Виктор утонул в пятьдесят восьмом около Анапы. Уехал в спецпансионат и не вернулся. Говорили, полез купаться в шторм и не смог выплыть. Сильно тянуло от берега. Могла и судорога помешать. А вот Сергея, похоже, убили. В армии. Он отслужил год в мотострелковом полку, собирался приехать в отпуск, и вдруг известие: погиб в автомобильной аварии. Иван Алексеевич, тогда еще преподававший в академии КГБ, срочно выехал в часть. Командир полка объяснил все так: молодой водитель вез солдат на грузовой машине с полевых работ и на узкой дороге сплоховал – машина свалилась в кювет. Пострадало несколько солдат. Трое отделались легкими увечьями. А вот Сергею не повезло – его придавило бортом. Быстро доставили в госпиталь, боролись за его жизнь, но спасти не удалось. Вернулся Иван Алексеевич с цинковым гробом, вскрывать который не рекомендовали. Только Иван Алексеевич не послушался запрета: мучили его сомнения. Когда осмотрел тело сына, то обнаружил пять или шесть ножевых ран. Он сразу обратился в военную прокуратуру, и там завели дело. Но через пару недель закрыли. Мол, все ведь ясно, имело место дорожно-транспортное происшествие, водитель наказан штрафбатом. Зачем городить огород, распускать домыслы про убийство, обычные раны выдавать за ножевые? Иван Алексеевич попробовал подключить сильных знакомых. Не помогло. Знакомые дали знать, что возобновлению дела препятствуют весьма высокие инстанции в Министерстве обороны.

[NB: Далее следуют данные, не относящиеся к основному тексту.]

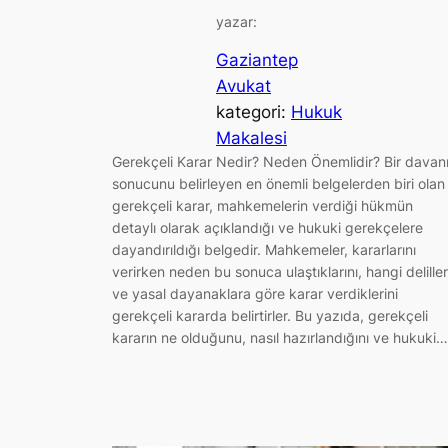
yazar:
Gaziantep
Avukat
kategori:
Hukuk
Makalesi
Gerekçeli Karar Nedir? Neden Önemlidir? Bir davan
sonucunu belirleyen en önemli belgelerden biri olan
gerekçeli karar, mahkemelerin verdiği hükmün
detaylı olarak açıklandığı ve hukuki gerekçelere
dayandırıldığı belgedir. Mahkemeler, kararlarını
verirken neden bu sonuca ulaştıklarını, hangi delille
ve yasal dayanaklara göre karar verdiklerini
gerekçeli kararda belirtirler. Bu yazıda, gerekçeli
kararın ne olduğunu, nasıl hazırlandığını ve hukuki…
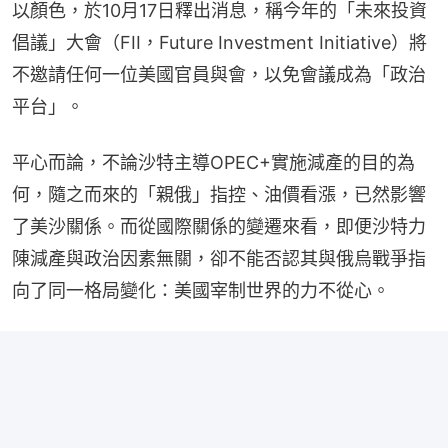
以顏色，於10月17日釋出消息，稱今年的「未來投資
倡議」大會（FII，Future Investment Initiative）將
不邀請任何一位美國官員與會，以免會議成為「政治
平台」。
平心而論，不論沙特主導OPEC+實施減產的目的為
何，隨之而來的「親俄」指控、油價看漲，已然影響
了美沙關係。而從國際關係的變遷來看，即便沙特力
陳減產與政治因素無關，卻不能否認其與俄烏戰爭指
向了同一格局變化：美國宰制世界的力不從心。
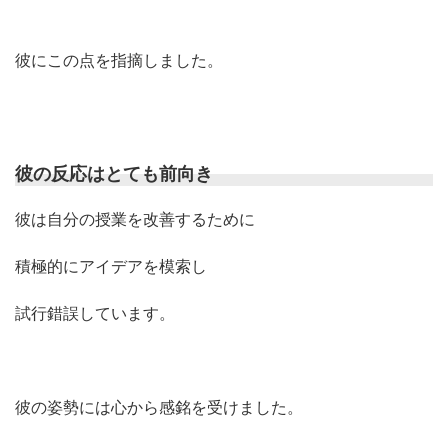
彼にこの点を指摘しました。
彼の反応はとても前向き
彼は自分の授業を改善するために
積極的にアイデアを模索し
試行錯誤しています。
彼の姿勢には心から感銘を受けました。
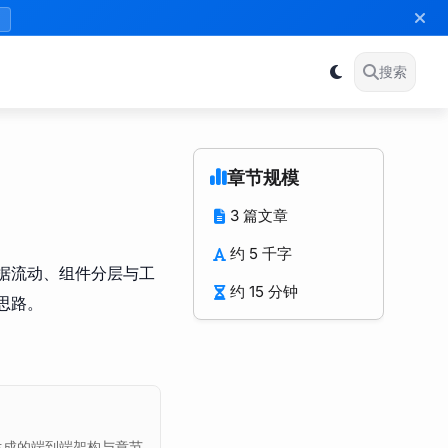
》
搜索
章节规模
3 篇文章
约 5 千字
据流动、组件分层与工
约 15 分钟
思路。
生成的端到端架构与章节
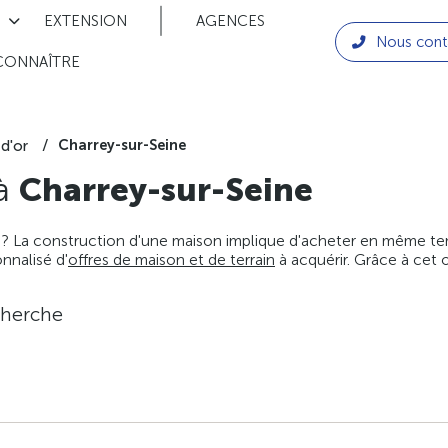
EXTENSION
AGENCES
Nous cont
CONNAÎTRE
Charrey-sur-Seine
d'or
 à
Charrey-sur-Seine
 ? La construction d'une maison implique d'acheter en même temps
nnalisé d'
offres de maison et de terrain
à acquérir. Grâce à cet 
cherche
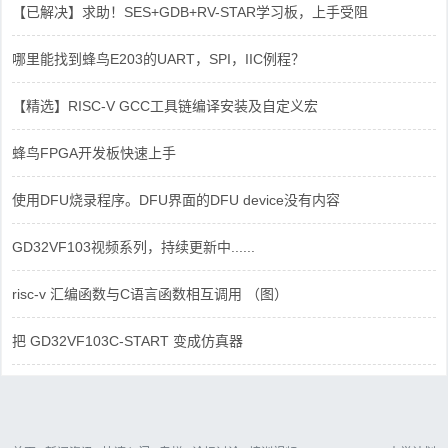
【已解决】求助！SES+GDB+RV-STAR学习板，上手受阻
哪里能找到蜂鸟E203的UART，SPI，IIC例程？
【精选】RISC-V GCC工具链编译安装及自定义宏
蜂鸟FPGA开发板快速上手
使用DFU烧录程序。DFU界面的DFU device没有内容
GD32VF103视频系列，持续更新中......
risc-v 汇编函数与C语言函数相互调用 （图）
把 GD32VF103C-START 变成仿真器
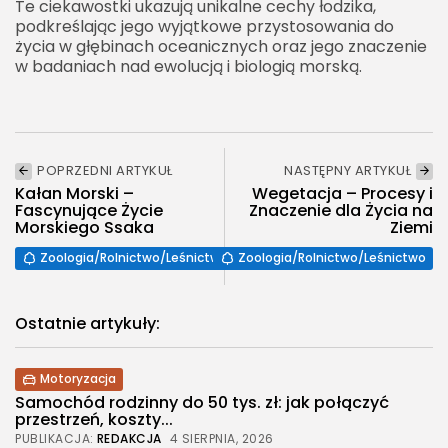
Te ciekawostki ukazują unikalne cechy łodzika,
podkreślając jego wyjątkowe przystosowania do
życia w głębinach oceanicznych oraz jego znaczenie
w badaniach nad ewolucją i biologią morską.
POPRZEDNI ARTYKUŁ
NASTĘPNY ARTYKUŁ
Kałan Morski –
Wegetacja – Procesy i
Fascynujące Życie
Znaczenie dla Życia na
Morskiego Ssaka
Ziemi
Zoologia/Rolnictwo/Leśnictwo
Zoologia/Rolnictwo/Leśnictwo
Ostatnie artykuły:
Motoryzacja
Samochód rodzinny do 50 tys. zł: jak połączyć
przestrzeń, koszty...
PUBLIKACJA:
REDAKCJA
4 SIERPNIA, 2026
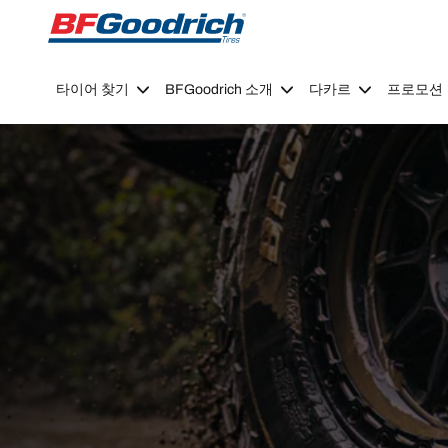
Go to page content
Go to page navigation
타이어 찾기
BFGoodrich 소개
다카르
프로모션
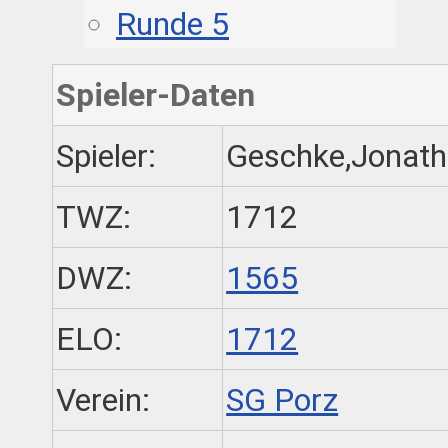
Runde 5
Spieler-Daten
Spieler:
Geschke,Jonat
TWZ:
1712
DWZ:
1565
ELO:
1712
Verein:
SG Porz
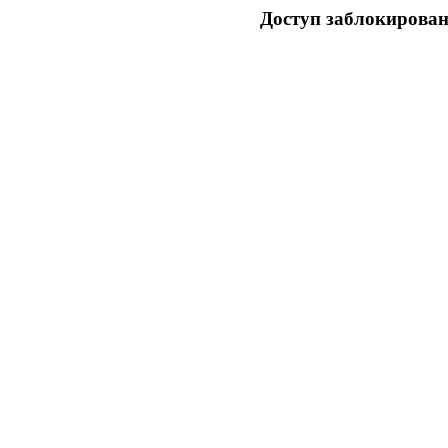
Доступ заблокирован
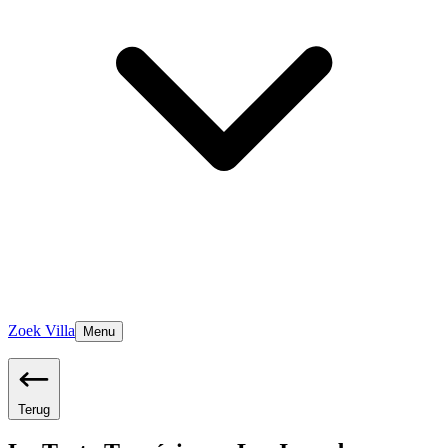
Zoek Villa
Menu
Terug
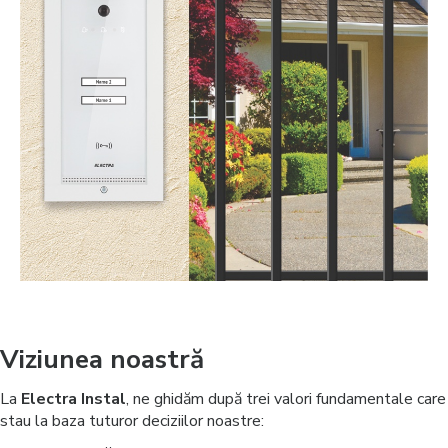
Viziunea noastră
La
Electra Instal
, ne ghidăm după trei valori fundamentale care
stau la baza tuturor deciziilor noastre:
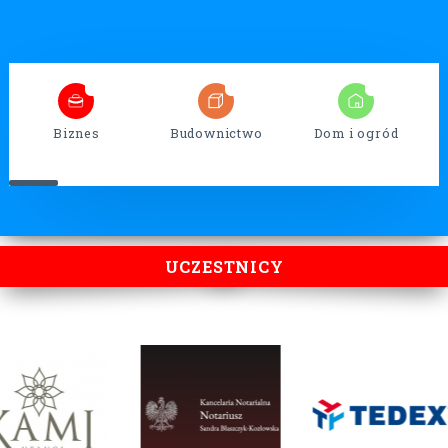
5
32
13
Biznes
Budownictwo
Dom i ogród
UCZESTNICY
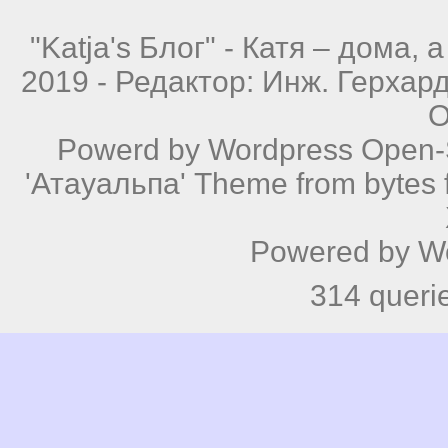
"Katja's Блог" -
Катя – дома, а
2019 - Редактор: Инж. Герхар
О
Powerd by
Wordpress
Open-S
'Атауальпа' Theme from bytes f
Powered by
W
314 queri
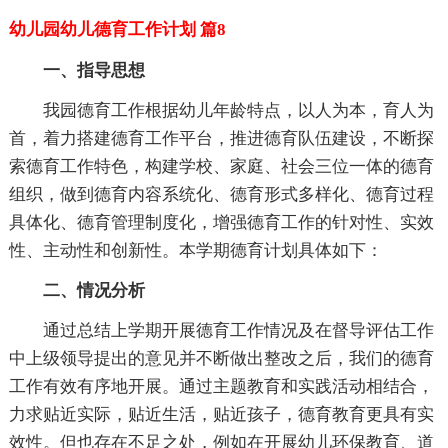
幼儿园幼儿德育工作计划 篇8
一、指导思想
我园德育工作根据幼儿年龄特点，以人为本，育人为
首，着力搭建德育工作平台，推进德育队伍建设，不断探
索德育工作特色，构建学校、家庭、社会三位一体的德育
组织，做到德育内容系统化、德育形式多样化、德育过程
具体化、德育管理制度化，增强德育工作的针对性、实效
性、主动性和创新性。本学期德育计划具体如下：
二、情况分析
通过总结上学期开展德育工作情况及在督导评估工作
中上级领导提出的意见并不断做出整改之后，我们的德育
工作有效有序地开展。通过主题教育和实践活动相结合，
力求贴近实际，贴近生活，贴近孩子，德育教育更具有实
效性。但也存在不足之处，例如在开展幼儿环保教育、道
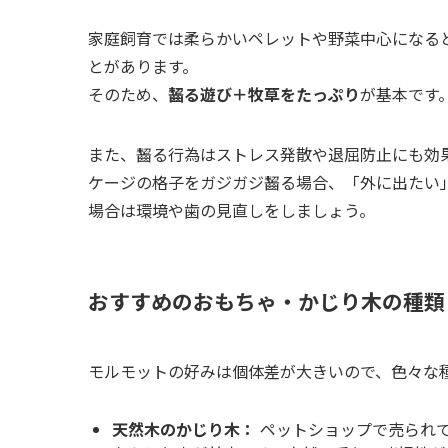
家庭飼育では柔らかいペレットや野菜中心になる
とがあります。
そのため、
齧る遊び＋牧草をたっぷり
が基本です
また、齧る行為はストレス発散や退屈防止にも効
ケージの格子をガジガジ齧る場合、「外に出たい
場合は環境や歯の見直しをしましょう。
おすすめのおもちゃ・かじり木の種類
モルモットの好みは個体差が大きいので、色々な
天然木のかじり木：
ペットショップで売られ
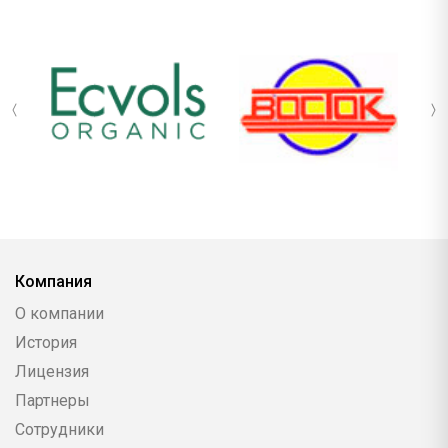
Компания
О компании
История
Лицензия
Партнеры
Сотрудники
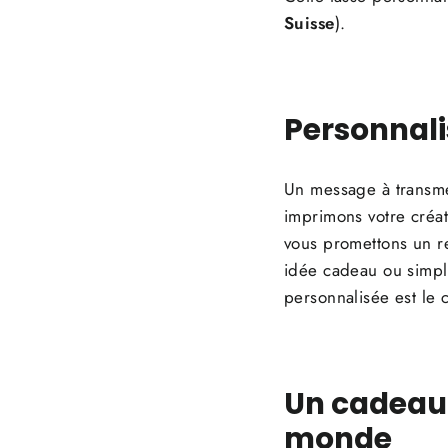
Suisse
).
Personnali
Un message à transme
imprimons votre créa
vous promettons un r
idée cadeau ou simple
personnalisée est le c
Un cadeau 
monde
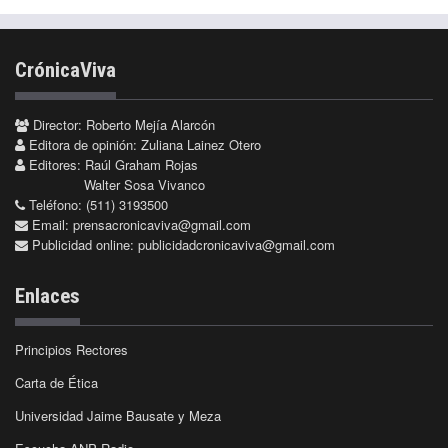
CrónicaViva
Director: Roberto Mejía Alarcón
Editora de opinión: Zuliana Lainez Otero
Editores: Raúl Graham Rojas
Walter Sosa Vivanco
Teléfono: (511) 3193500
Email:
prensacronicaviva@gmail.com
Publicidad online:
publicidadcronicaviva@gmail.com
Enlaces
Principios Rectores
Carta de Ética
Universidad Jaime Bausate y Meza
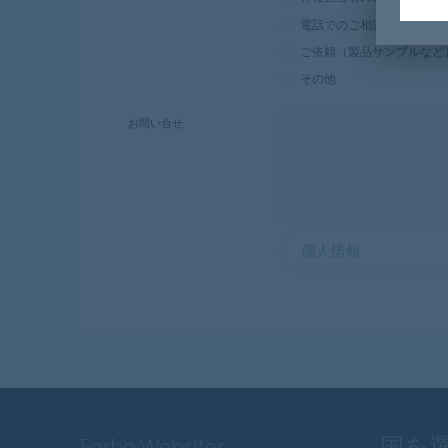
電話でのご相談
ご依頼（製品サンプルなど
その他
お問い合せ
個人情報
Forbo Websites
国を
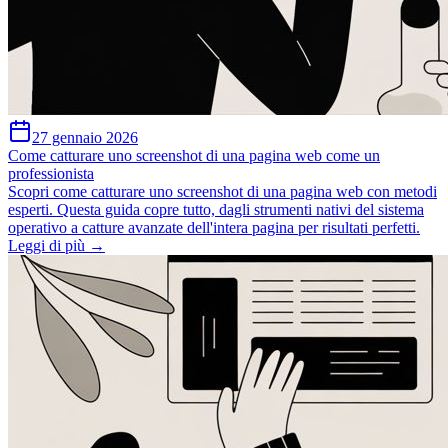
27 gennaio 2026
Come catturare uno screenshot di una pagina web come un
professionista
Scopri come catturare uno screenshot di una pagina web con metodi
esperti. Questa guida copre tutto, dagli strumenti nativi del sistema
operativo a catture avanzate dell'intera pagina per risultati perfetti.
Leggi di più →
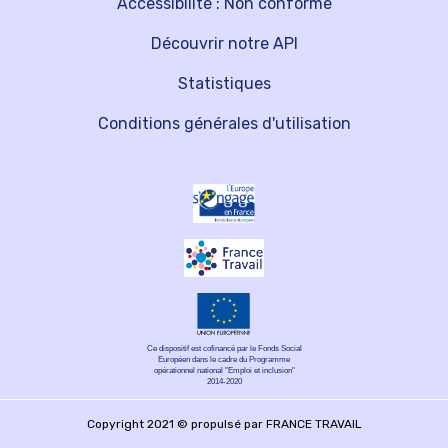
Accessibilité : Non conforme
Découvrir notre API
Statistiques
Conditions générales d'utilisation
Ce dispositif est cofinancé par le Fonds Social
Européen dans le cadre du Programme
opérationnel national "Emploi et inclusion"
2014-2020
Copyright 2021 © propulsé par FRANCE TRAVAIL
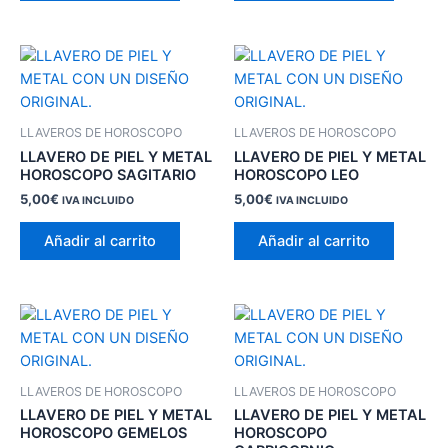
LLAVEROS DE HOROSCOPO
LLAVEROS DE HOROSCOPO
LLAVERO DE PIEL Y METAL
LLAVERO DE PIEL Y METAL
HOROSCOPO SAGITARIO
HOROSCOPO LEO
5,00
€
5,00
€
IVA INCLUIDO
IVA INCLUIDO
Añadir al carrito
Añadir al carrito
LLAVEROS DE HOROSCOPO
LLAVEROS DE HOROSCOPO
LLAVERO DE PIEL Y METAL
LLAVERO DE PIEL Y METAL
HOROSCOPO GEMELOS
HOROSCOPO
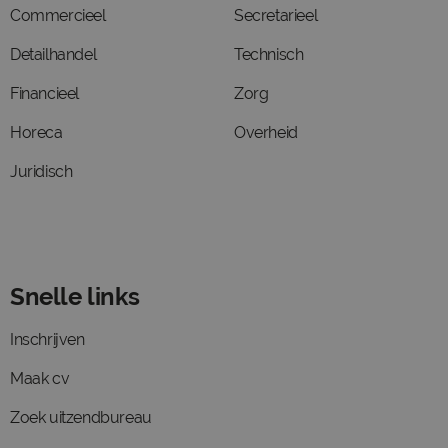
Commercieel
Secretarieel
Detailhandel
Technisch
Financieel
Zorg
Horeca
Overheid
Juridisch
Snelle links
Inschrijven
Maak cv
Zoek uitzendbureau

Колька сердито молчал. Его нервные руки замерли на столе. О чем он думал? Об Иване Алексеевиче? О прошлом? А с фотографии продолжал махать рукой усатый человек в скромной одежде военного покроя. Чем он был доволен? Кого приветствовал? Тех, совсем других, давних людей, которые верили каждому его слову, жесту, выражению лица, к которым тогда принадлежал я сам? Или меня теперешнего, сидевшего на поминках через много-много лет?.. Была у меня теория по поводу Иосифа Виссарионовича. Так, пустячок. Я полагал, что Сталин творил жестокости отнюдь не по причине врожденной кровожадности, а во имя утверждения новой, невиданной доселе религии. Поучившись в духовном училище, а затем и в семинарии, он слишком хорошо усвоил евангельские сюжеты. Вошли они в его упрямую голову как заноза в палец. И он, быть может инстинктивно, выбрал для себя роль апостола Павла. Так что вся его последующая жизнь была борьбой за небывалую веру. Не случайно даже в годы своего безраздельного владычества сам он не пытался поставить себя выше Ленина: он – лишь прилежный ученик Ильича, продолжатель великого дела, и не более. «Сталин – это Ленин сегодня», – так ведь твердили после войны. Ленин! Но не выше. Утверждаемая религия навязывала свою логику действий. Сначала Сталину пришлось выправлять линию партии, которая с введением НЭПа опасно ушла в сторону. Затем необходимо было обожествить, оторвать от реального человека образ Ленина. Для этого Сталин принялся оттеснять, изводить тех, кто хорошо знал вождя революции, кто наравне с ним начинал и вел политическую борьбу, кто сам, так сказать, был ходячей реликвией. Потом началось создание Ордена меченосцев. Наступила очередь тех, кто колебался, кто не верил в Генеральную линию, в Него, кто был опасен сомнением. Этих искали среди своих. А попутно решалась судьба тех, кто вообще был недостоин новой религии – зажиточных крестьян, интеллигенции. Во имя светлого будущего можно было пожертвовать жизнью каких-то десятков миллионов. На этом стояла Новая мораль. Новая ли? Неужто в истории человечества отыщутся времена, когда уничтожение иноверца не считалось благом? Неужто вновь и вновь одни не погибали ради счастливой жизни других? И что? Приходило счастье? Сказано в Библии: «Погублю мудрость мудрецов и разум разумных отвергну». Вопрос лишь в том, насколько все это было для нас предопределено?.. С Колькой я избегал об этом говорить.